*TASK GOAL*.
Reproduce the listing below in its entirety. Change nothing.

*INPUT DATA*.
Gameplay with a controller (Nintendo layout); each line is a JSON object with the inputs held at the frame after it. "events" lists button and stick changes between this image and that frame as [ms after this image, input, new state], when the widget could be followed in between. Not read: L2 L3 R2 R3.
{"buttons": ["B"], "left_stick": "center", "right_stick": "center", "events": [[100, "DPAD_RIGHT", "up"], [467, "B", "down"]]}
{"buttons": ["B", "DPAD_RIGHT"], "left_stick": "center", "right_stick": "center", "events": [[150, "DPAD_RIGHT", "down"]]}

*TASK RESULT*.
Gameplay with a controller (Nintendo layout); each line is a JSON object with the inputs held at the frame after it. "events" lists button and stick changes between this image and that frame as [ms after this image, input, new state], when the widget could be followed in between. Not read: L2 L3 R2 R3.
{"buttons": ["B"], "left_stick": "center", "right_stick": "center", "events": [[100, "DPAD_RIGHT", "up"], [467, "B", "down"]]}
{"buttons": ["B", "DPAD_RIGHT"], "left_stick": "center", "right_stick": "center", "events": [[150, "DPAD_RIGHT", "down"]]}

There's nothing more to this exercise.